La Sezione Staccata del Tar del Lazio ha infatti rigettato l'istanza cautelare promossa dalla società siciliana, la quale puntava a riottenere un posto nel terzo torneo nazionale o a disputare gli spareggi playout.

Stando a quanto stabilito dai magistrati amministrativi, il club non ha soddisfatto i criteri vincolanti stabiliti dai regolamenti federali, con particolare riguardo agli obblighi di natura tributaria e previdenziale imposti dalla Figc.

Proprio le anomalie riscontrate sul piano amministrativo avevano determinato le sanzioni di penalizzazione in classifica che hanno causato la retrocessione sul campo del gruppo granata.

Il collegio giudicante ha stabilito che la documentazione presentata dall'amministrazione societaria non conteneva presupposti idonei all'accoglimento dell'istanza, ponendo in primo piano la salvaguardia della regolarità delle competizioni.

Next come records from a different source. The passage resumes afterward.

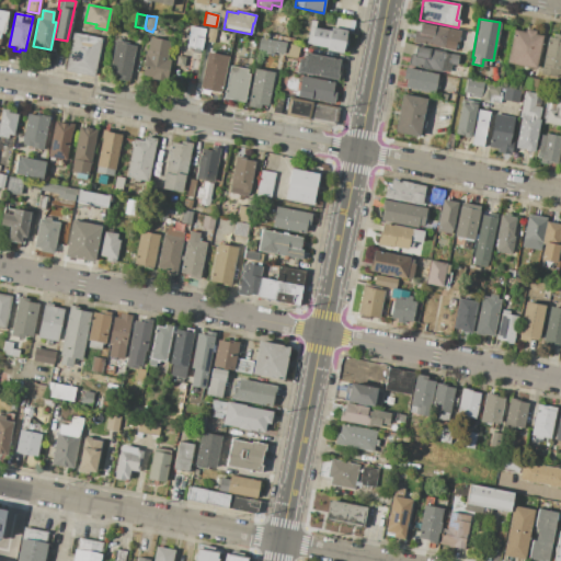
[(346,31),(342,54),(325,50),(325,48),(307,44),(311,20),(316,21),(315,27),(330,31),(330,27),(346,31)]
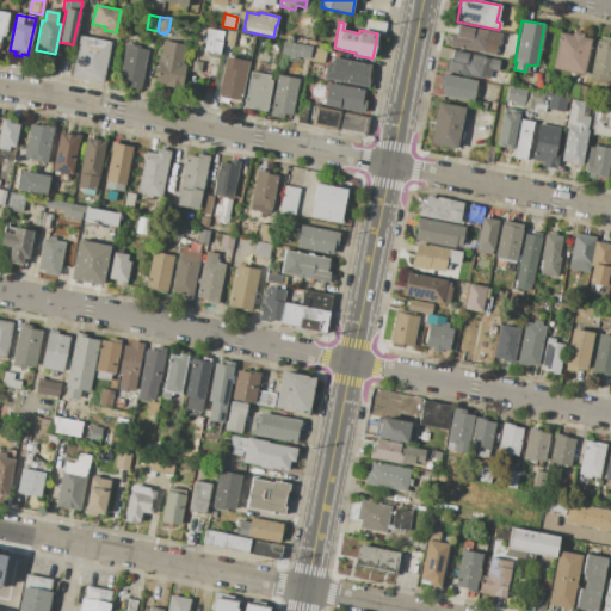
[(457,25),(500,34),(499,45),(497,44),(494,55),(449,45),(451,35),(456,35),(457,25)]
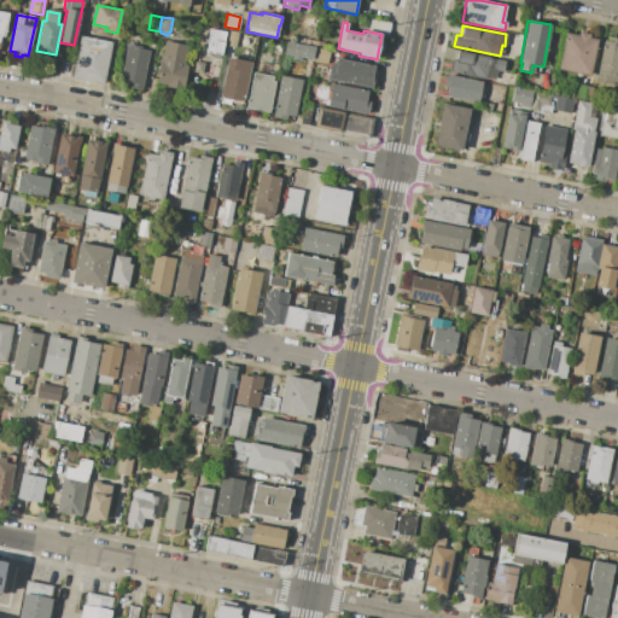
[(210,29),(227,33),(222,54),(205,51),(210,29)]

La tutela dell'ordinamento sportivo e la certezza dei tornei sono state infatti ritenute prevalenti nei confronti delle aspettative economiche e delle istanze avanzate dalla compagine trapanese.

Viene così rigettata in modo definitivo anche l'ipotesi di una partecipazione al campionato di Serie C attraverso l'inserimento in sovrannumero.

Per la formazione siciliana si prospetta dunque la necessità di affrontare l'imminente campionato di Serie D, cercando di conquistare l'eventuale ritorno tra i professionisti esclusivamente attraverso i risultati del terreno di gioco.